[Given records — start]
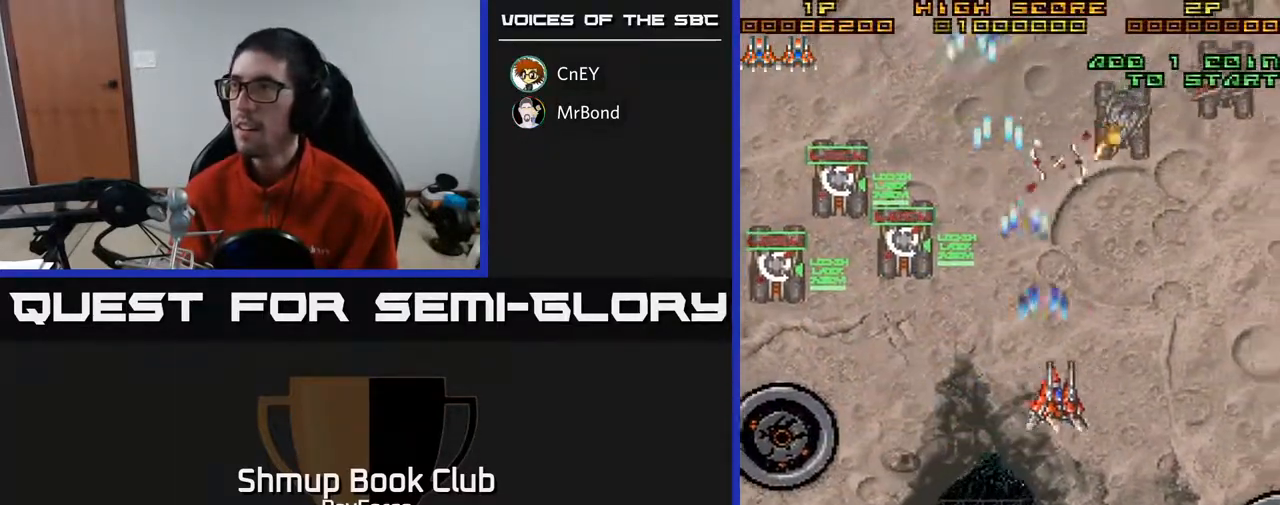
{"buttons": ["A", "DPAD_RIGHT"], "right_stick": "center", "events": [[183, "DPAD_UP", "up"], [283, "DPAD_DOWN", "down"], [450, "DPAD_DOWN", "up"]]}
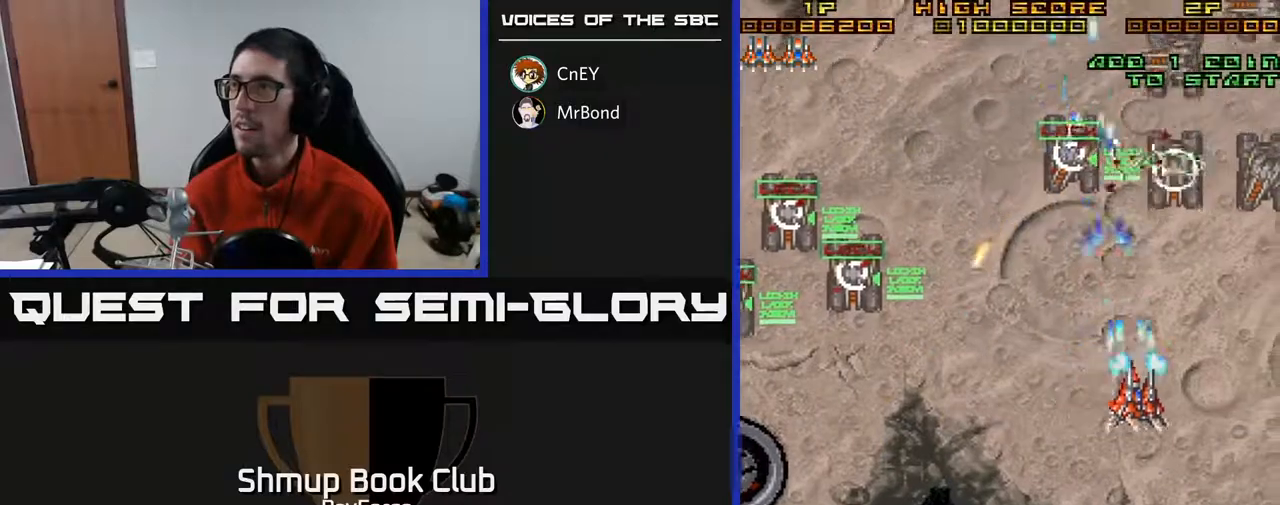
{"buttons": ["A", "DPAD_UP", "DPAD_LEFT"], "right_stick": "center", "events": [[150, "DPAD_DOWN", "down"], [283, "DPAD_DOWN", "up"], [367, "DPAD_RIGHT", "up"], [367, "DPAD_UP", "down"], [400, "DPAD_LEFT", "down"]]}
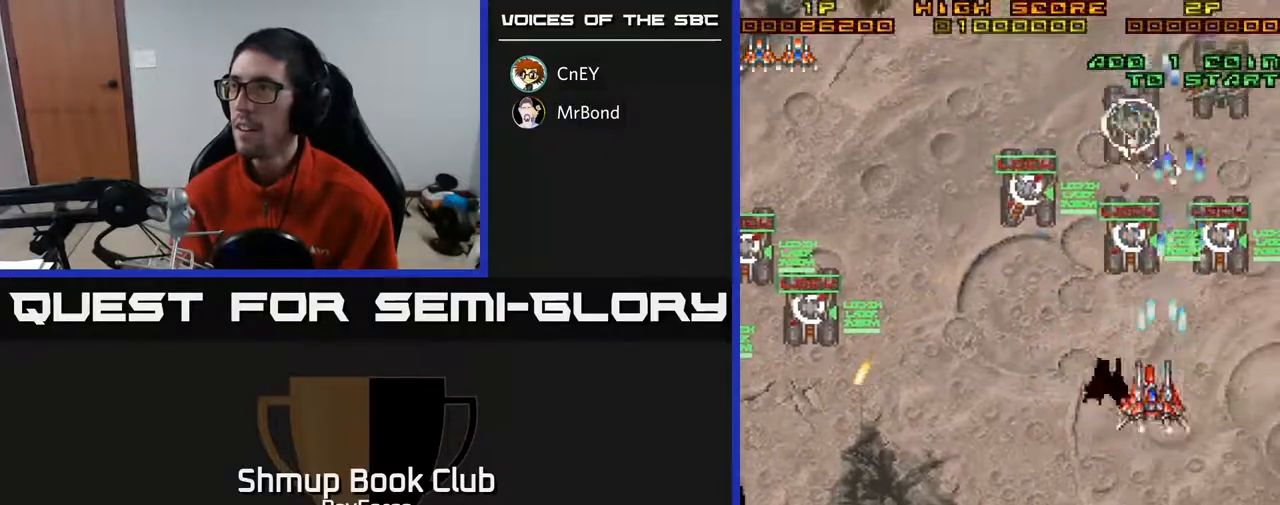
{"buttons": ["A", "DPAD_DOWN", "DPAD_LEFT"], "right_stick": "center", "events": [[17, "DPAD_LEFT", "up"], [50, "DPAD_RIGHT", "down"], [217, "DPAD_UP", "up"], [267, "X", "down"], [300, "DPAD_DOWN", "down"], [350, "DPAD_RIGHT", "up"], [383, "X", "up"], [433, "DPAD_LEFT", "down"]]}
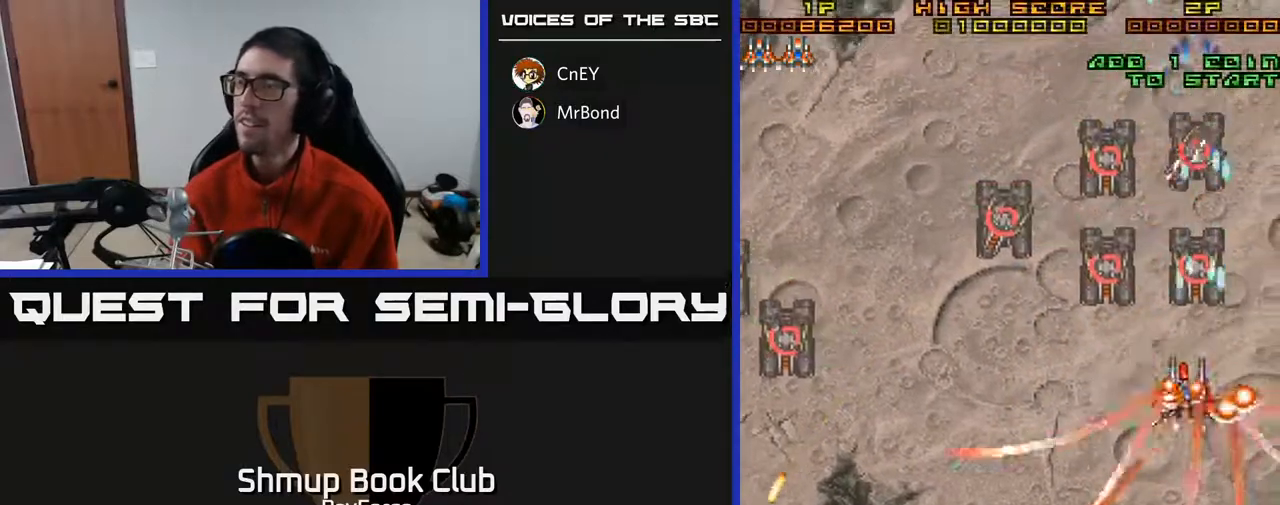
{"buttons": ["A", "DPAD_LEFT"], "right_stick": "center", "events": [[417, "DPAD_DOWN", "up"]]}
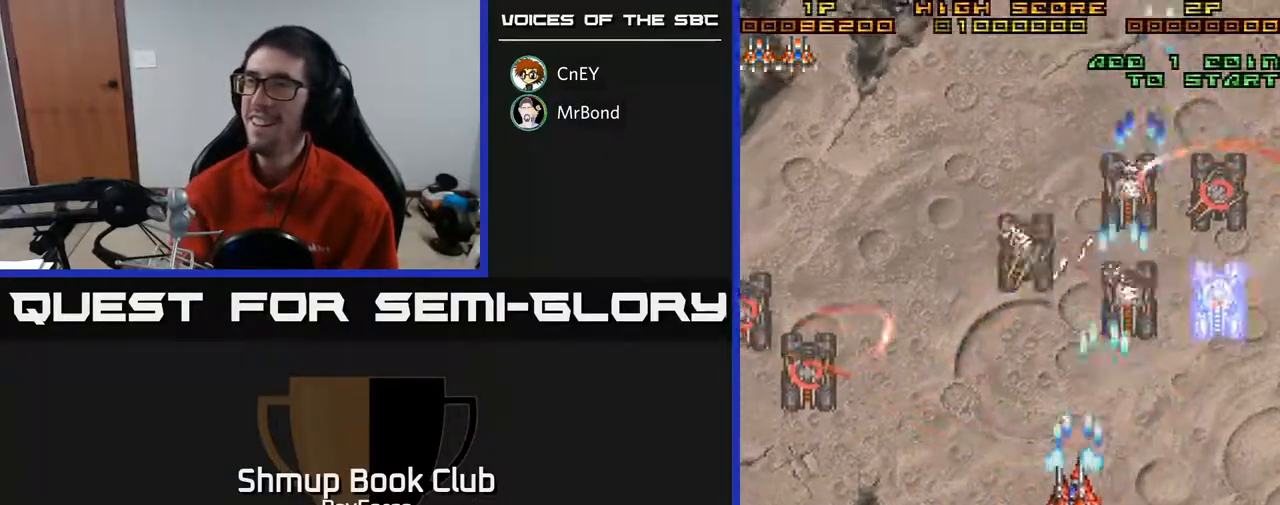
{"buttons": ["A", "DPAD_LEFT"], "right_stick": "center", "events": []}
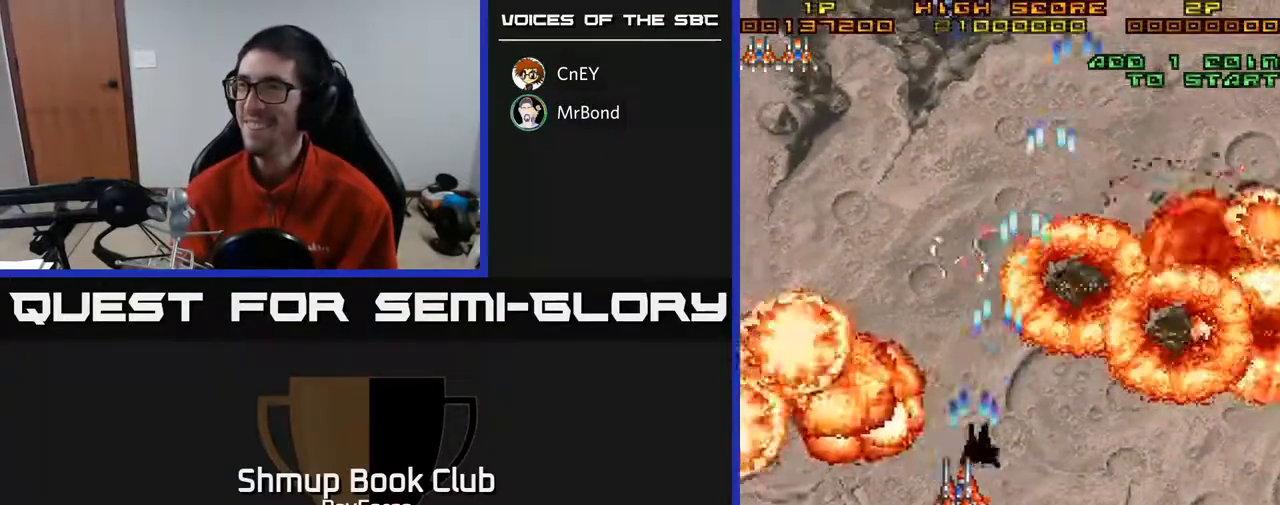
{"buttons": ["A", "DPAD_UP"], "right_stick": "center", "events": [[50, "DPAD_DOWN", "down"], [133, "DPAD_LEFT", "up"], [267, "DPAD_LEFT", "down"], [283, "DPAD_DOWN", "up"], [333, "DPAD_UP", "down"], [417, "DPAD_LEFT", "up"]]}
[Given records — finish]
:: The task ::
Could you print the data exactly as it appears and keep the pictures out?

:: Exercise response ::
{"buttons": ["A", "DPAD_RIGHT"], "right_stick": "center", "events": [[183, "DPAD_UP", "up"], [283, "DPAD_DOWN", "down"], [450, "DPAD_DOWN", "up"]]}
{"buttons": ["A", "DPAD_UP", "DPAD_LEFT"], "right_stick": "center", "events": [[150, "DPAD_DOWN", "down"], [283, "DPAD_DOWN", "up"], [367, "DPAD_RIGHT", "up"], [367, "DPAD_UP", "down"], [400, "DPAD_LEFT", "down"]]}
{"buttons": ["A", "DPAD_DOWN", "DPAD_LEFT"], "right_stick": "center", "events": [[17, "DPAD_LEFT", "up"], [50, "DPAD_RIGHT", "down"], [217, "DPAD_UP", "up"], [267, "X", "down"], [300, "DPAD_DOWN", "down"], [350, "DPAD_RIGHT", "up"], [383, "X", "up"], [433, "DPAD_LEFT", "down"]]}
{"buttons": ["A", "DPAD_LEFT"], "right_stick": "center", "events": [[417, "DPAD_DOWN", "up"]]}
{"buttons": ["A", "DPAD_LEFT"], "right_stick": "center", "events": []}
{"buttons": ["A", "DPAD_UP"], "right_stick": "center", "events": [[50, "DPAD_DOWN", "down"], [133, "DPAD_LEFT", "up"], [267, "DPAD_LEFT", "down"], [283, "DPAD_DOWN", "up"], [333, "DPAD_UP", "down"], [417, "DPAD_LEFT", "up"]]}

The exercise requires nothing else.